→ **What you will do**: Could you rewrite the entries below with "common name" swapped for "vernacular name" everywhere it occurs, keeping everything else identical?

** start **

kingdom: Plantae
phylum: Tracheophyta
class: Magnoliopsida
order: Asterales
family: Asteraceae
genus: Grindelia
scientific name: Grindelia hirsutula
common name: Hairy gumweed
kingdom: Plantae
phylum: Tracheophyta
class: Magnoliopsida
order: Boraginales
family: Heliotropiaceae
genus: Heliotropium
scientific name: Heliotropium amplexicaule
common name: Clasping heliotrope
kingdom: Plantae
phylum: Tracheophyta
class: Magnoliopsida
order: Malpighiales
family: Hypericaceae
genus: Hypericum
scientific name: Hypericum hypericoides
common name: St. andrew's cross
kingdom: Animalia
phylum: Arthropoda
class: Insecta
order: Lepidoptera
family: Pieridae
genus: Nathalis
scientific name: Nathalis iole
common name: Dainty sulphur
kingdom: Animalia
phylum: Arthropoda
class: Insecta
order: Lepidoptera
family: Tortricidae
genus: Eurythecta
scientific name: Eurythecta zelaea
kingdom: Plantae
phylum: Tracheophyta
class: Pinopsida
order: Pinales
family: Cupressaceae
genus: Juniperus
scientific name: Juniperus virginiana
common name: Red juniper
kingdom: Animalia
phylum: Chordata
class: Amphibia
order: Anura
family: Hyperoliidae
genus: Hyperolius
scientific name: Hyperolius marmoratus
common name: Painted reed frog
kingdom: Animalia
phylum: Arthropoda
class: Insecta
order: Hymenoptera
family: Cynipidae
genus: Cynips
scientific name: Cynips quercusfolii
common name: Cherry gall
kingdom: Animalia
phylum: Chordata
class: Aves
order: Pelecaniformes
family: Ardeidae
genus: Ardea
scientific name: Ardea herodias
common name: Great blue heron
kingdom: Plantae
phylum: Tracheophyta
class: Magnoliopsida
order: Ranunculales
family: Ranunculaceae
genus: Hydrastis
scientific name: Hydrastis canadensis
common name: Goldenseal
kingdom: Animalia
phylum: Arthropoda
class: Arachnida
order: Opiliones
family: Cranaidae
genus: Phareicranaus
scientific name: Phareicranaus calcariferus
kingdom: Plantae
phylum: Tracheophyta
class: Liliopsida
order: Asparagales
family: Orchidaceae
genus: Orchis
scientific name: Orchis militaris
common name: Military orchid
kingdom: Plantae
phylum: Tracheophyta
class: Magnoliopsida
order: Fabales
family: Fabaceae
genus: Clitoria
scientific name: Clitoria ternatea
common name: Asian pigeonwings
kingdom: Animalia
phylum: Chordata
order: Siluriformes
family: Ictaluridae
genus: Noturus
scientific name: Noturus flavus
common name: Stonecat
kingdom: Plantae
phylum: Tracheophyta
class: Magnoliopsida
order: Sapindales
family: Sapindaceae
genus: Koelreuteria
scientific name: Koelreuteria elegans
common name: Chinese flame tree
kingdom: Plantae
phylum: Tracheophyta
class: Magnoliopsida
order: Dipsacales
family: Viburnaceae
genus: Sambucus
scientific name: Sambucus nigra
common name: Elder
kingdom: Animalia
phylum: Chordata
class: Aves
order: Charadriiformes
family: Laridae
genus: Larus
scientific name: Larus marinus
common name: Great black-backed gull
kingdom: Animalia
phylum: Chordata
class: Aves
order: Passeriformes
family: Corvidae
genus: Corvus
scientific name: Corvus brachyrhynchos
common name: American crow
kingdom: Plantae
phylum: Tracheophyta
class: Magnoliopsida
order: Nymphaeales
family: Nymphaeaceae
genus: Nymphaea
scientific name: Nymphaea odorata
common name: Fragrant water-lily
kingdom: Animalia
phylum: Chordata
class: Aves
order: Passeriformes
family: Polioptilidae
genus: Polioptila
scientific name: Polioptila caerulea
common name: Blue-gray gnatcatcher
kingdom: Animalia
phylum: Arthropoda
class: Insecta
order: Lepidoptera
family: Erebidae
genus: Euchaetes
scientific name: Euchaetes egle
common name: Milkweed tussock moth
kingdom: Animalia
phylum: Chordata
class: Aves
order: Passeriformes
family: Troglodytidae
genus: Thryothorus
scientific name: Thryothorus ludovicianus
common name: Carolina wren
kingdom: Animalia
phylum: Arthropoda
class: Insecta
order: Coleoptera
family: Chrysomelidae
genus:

** end **

→ **Final result**:
kingdom: Plantae
phylum: Tracheophyta
class: Magnoliopsida
order: Asterales
family: Asteraceae
genus: Grindelia
scientific name: Grindelia hirsutula
vernacular name: Hairy gumweed
kingdom: Plantae
phylum: Tracheophyta
class: Magnoliopsida
order: Boraginales
family: Heliotropiaceae
genus: Heliotropium
scientific name: Heliotropium amplexicaule
vernacular name: Clasping heliotrope
kingdom: Plantae
phylum: Tracheophyta
class: Magnoliopsida
order: Malpighiales
family: Hypericaceae
genus: Hypericum
scientific name: Hypericum hypericoides
vernacular name: St. andrew's cross
kingdom: Animalia
phylum: Arthropoda
class: Insecta
order: Lepidoptera
family: Pieridae
genus: Nathalis
scientific name: Nathalis iole
vernacular name: Dainty sulphur
kingdom: Animalia
phylum: Arthropoda
class: Insecta
order: Lepidoptera
family: Tortricidae
genus: Eurythecta
scientific name: Eurythecta zelaea
kingdom: Plantae
phylum: Tracheophyta
class: Pinopsida
order: Pinales
family: Cupressaceae
genus: Juniperus
scientific name: Juniperus virginiana
vernacular name: Red juniper
kingdom: Animalia
phylum: Chordata
class: Amphibia
order: Anura
family: Hyperoliidae
genus: Hyperolius
scientific name: Hyperolius marmoratus
vernacular name: Painted reed frog
kingdom: Animalia
phylum: Arthropoda
class: Insecta
order: Hymenoptera
family: Cynipidae
genus: Cynips
scientific name: Cynips quercusfolii
vernacular name: Cherry gall
kingdom: Animalia
phylum: Chordata
class: Aves
order: Pelecaniformes
family: Ardeidae
genus: Ardea
scientific name: Ardea herodias
vernacular name: Great blue heron
kingdom: Plantae
phylum: Tracheophyta
class: Magnoliopsida
order: Ranunculales
family: Ranunculaceae
genus: Hydrastis
scientific name: Hydrastis canadensis
vernacular name: Goldenseal
kingdom: Animalia
phylum: Arthropoda
class: Arachnida
order: Opiliones
family: Cranaidae
genus: Phareicranaus
scientific name: Phareicranaus calcariferus
kingdom: Plantae
phylum: Tracheophyta
class: Liliopsida
order: Asparagales
family: Orchidaceae
genus: Orchis
scientific name: Orchis militaris
vernacular name: Military orchid
kingdom: Plantae
phylum: Tracheophyta
class: Magnoliopsida
order: Fabales
family: Fabaceae
genus: Clitoria
scientific name: Clitoria ternatea
vernacular name: Asian pigeonwings
kingdom: Animalia
phylum: Chordata
order: Siluriformes
family: Ictaluridae
genus: Noturus
scientific name: Noturus flavus
vernacular name: Stonecat
kingdom: Plantae
phylum: Tracheophyta
class: Magnoliopsida
order: Sapindales
family: Sapindaceae
genus: Koelreuteria
scientific name: Koelreuteria elegans
vernacular name: Chinese flame tree
kingdom: Plantae
phylum: Tracheophyta
class: Magnoliopsida
order: Dipsacales
family: Viburnaceae
genus: Sambucus
scientific name: Sambucus nigra
vernacular name: Elder
kingdom: Animalia
phylum: Chordata
class: Aves
order: Charadriiformes
family: Laridae
genus: Larus
scientific name: Larus marinus
vernacular name: Great black-backed gull
kingdom: Animalia
phylum: Chordata
class: Aves
order: Passeriformes
family: Corvidae
genus: Corvus
scientific name: Corvus brachyrhynchos
vernacular name: American crow
kingdom: Plantae
phylum: Tracheophyta
class: Magnoliopsida
order: Nymphaeales
family: Nymphaeaceae
genus: Nymphaea
scientific name: Nymphaea odorata
vernacular name: Fragrant water-lily
kingdom: Animalia
phylum: Chordata
class: Aves
order: Passeriformes
family: Polioptilidae
genus: Polioptila
scientific name: Polioptila caerulea
vernacular name: Blue-gray gnatcatcher
kingdom: Animalia
phylum: Arthropoda
class: Insecta
order: Lepidoptera
family: Erebidae
genus: Euchaetes
scientific name: Euchaetes egle
vernacular name: Milkweed tussock moth
kingdom: Animalia
phylum: Chordata
class: Aves
order: Passeriformes
family: Troglodytidae
genus: Thryothorus
scientific name: Thryothorus ludovicianus
vernacular name: Carolina wren
kingdom: Animalia
phylum: Arthropoda
class: Insecta
order: Coleoptera
family: Chrysomelidae
genus:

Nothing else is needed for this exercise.